03.05.2010

PRO ASYL begrüßt die vol­le Wirk­sam­keit der UN-Kon­ven­ti­on für alle Kin­der

PRO ASYL begrüßt den heu­ti­gen Beschluss der Bun­des­re­gie­rung, die Vor­be­hal­te zur UN-Kin­der­rechts­kon­ven­ti­on zurück­zu­neh­men. Es ist ein über­fäl­li­ger Schritt, auf den Men­schen- und Flücht­lings­or­ga­ni­sa­tio­nen seit 18 Jah­ren gedrängt haben. „Der Skan­dal, dass Flücht­lings- und Migran­ten­kin­dern die völ­ker­recht­li­chen Min­dest­rech­te vor­ent­hal­ten wur­den, wird nun end­lich been­det“, erklär­te Hei­ko Kauff­mann, Vor­stands­mit­glied von PRO ASYL. Dies sei ein guter Tag für das Völ­ker­recht und die Men­schen­rech­te.

Die UN-Kin­der­rechts­kon­ven­ti­on wur­de am 5. April 1992 durch Deutsch­land nur unter Vor­be­halt rati­fi­ziert. Die Kin­der­rech­te nach der UN-Kon­ven­ti­on kamen dem­nach in asyl- und aus­län­der­recht­li­chen Ver­fah­ren nicht zur Anwen­dung. Die Fol­ge die­ser Ungleich­be­hand­lung ist unter ande­rem, dass Min­der­jäh­ri­ge in asyl- und aus­län­der­recht­li­chen Ver­fah­ren bereits ab 16 Jah­ren wie Erwach­se­ne behan­delt wer­den und z.B. in Abschie­bungs­haft genom­men wer­den kön­nen.

Die Kin­der­rechts­kon­ven­ti­on sieht den Vor­rang des Kin­des­wohls bei allen staat­li­chen Maß­nah­men vor. PRO ASYL begrüßt, dass die­ses Prin­zip nun auch gegen­über Flücht­lings- und Migran­ten­kin­dern vol­le Wir­kung ent­fal­ten kön­nen wird.

Der Peti­ti­ons­aus­schuss des Deut­schen Bun­des­ta­ges hat­te bereits am 26. Sep­tem­ber 2001 emp­foh­len, die Vor­be­halts­er­klä­rung zur UN-Kin­der­rechts­kon­ven­ti­on zurück­zu­neh­men.
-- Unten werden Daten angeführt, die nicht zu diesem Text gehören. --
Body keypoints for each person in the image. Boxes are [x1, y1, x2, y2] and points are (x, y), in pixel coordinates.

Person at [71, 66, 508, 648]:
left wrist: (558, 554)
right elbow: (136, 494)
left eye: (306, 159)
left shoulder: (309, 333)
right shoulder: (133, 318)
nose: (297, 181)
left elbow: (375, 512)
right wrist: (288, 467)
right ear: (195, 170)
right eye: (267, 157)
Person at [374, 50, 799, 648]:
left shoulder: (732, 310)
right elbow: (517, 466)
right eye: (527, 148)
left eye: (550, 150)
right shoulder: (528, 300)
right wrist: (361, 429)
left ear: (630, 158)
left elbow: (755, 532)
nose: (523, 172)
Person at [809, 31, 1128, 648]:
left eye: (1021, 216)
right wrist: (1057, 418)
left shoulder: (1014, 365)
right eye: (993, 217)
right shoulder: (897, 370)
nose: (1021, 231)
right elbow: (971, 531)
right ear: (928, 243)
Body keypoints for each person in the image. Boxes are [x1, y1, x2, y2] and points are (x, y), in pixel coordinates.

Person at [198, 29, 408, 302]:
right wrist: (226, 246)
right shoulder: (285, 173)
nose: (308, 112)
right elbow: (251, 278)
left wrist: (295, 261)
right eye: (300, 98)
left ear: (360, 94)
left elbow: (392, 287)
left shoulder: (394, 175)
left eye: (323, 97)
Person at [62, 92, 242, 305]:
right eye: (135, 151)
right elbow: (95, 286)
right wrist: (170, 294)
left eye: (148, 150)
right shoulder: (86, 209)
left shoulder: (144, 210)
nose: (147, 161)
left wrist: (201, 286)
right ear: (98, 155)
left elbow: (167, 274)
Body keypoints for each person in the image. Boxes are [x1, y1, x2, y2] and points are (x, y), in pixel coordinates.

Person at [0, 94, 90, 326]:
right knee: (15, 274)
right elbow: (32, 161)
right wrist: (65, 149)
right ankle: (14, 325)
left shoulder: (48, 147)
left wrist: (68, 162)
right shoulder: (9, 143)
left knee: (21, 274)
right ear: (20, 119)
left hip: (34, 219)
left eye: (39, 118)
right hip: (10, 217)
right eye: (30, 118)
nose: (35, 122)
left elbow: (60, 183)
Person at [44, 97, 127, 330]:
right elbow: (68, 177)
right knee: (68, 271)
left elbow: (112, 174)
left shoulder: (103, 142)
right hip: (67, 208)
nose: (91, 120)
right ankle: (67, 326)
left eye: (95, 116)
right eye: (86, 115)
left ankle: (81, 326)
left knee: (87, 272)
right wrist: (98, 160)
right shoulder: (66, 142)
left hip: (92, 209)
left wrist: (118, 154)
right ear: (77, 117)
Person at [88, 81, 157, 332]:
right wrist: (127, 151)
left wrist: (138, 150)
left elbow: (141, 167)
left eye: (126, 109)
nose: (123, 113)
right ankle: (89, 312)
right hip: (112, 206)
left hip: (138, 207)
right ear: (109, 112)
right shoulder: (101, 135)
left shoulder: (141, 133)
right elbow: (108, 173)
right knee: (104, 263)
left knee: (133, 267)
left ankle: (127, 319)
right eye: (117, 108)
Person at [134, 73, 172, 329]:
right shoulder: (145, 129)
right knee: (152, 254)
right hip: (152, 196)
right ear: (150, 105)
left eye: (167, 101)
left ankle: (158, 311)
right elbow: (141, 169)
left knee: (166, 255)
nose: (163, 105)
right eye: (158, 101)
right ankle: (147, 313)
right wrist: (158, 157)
Ihm folg­ten wie­der­holt Beschlüs­se des Bun­des­ta­ges. Eben­so war die beab­sich­tig­te Vor­be­halts­rück­nah­me Gegen­stand von Koali­ti­ons­ver­trä­gen und Par­tei­pro­gram­men. Die Vor­gän­ger-Regie­run­gen haben die Rück­nah­me der Vor­be­hal­te letzt­lich mit dem Hin­weis auf den Wider­stand der Bun­des­län­der nicht umge­setzt. Die Län­der sei­en gemäß des Lin­dau­er Abkom­mens zu betei­li­gen. Am 26. März 2010 hat der Bun­des­rat sei­ne Blo­cka­de nun auf­ge­ge­ben und einen Beschluss gefällt, in dem er die Vor­be­halts­rück­nah­me begrüßt hat.

„Der heu­ti­ge Beschluss wäre das gute Ende die­ser schier unend­li­chen Geschich­te, wenn die Poli­tik nun unvor­züg­lich dar­an geht, die nach­hal­ti­ge Ver­bes­se­rung der Situa­ti­on von Flücht­lings­kin­dern durch die voll­stän­di­ge Umset­zung der UN-Kin­der­rechts­kon­ven­ti­on zu errei­chen“, sag­te Hei­ko Kauff­mann.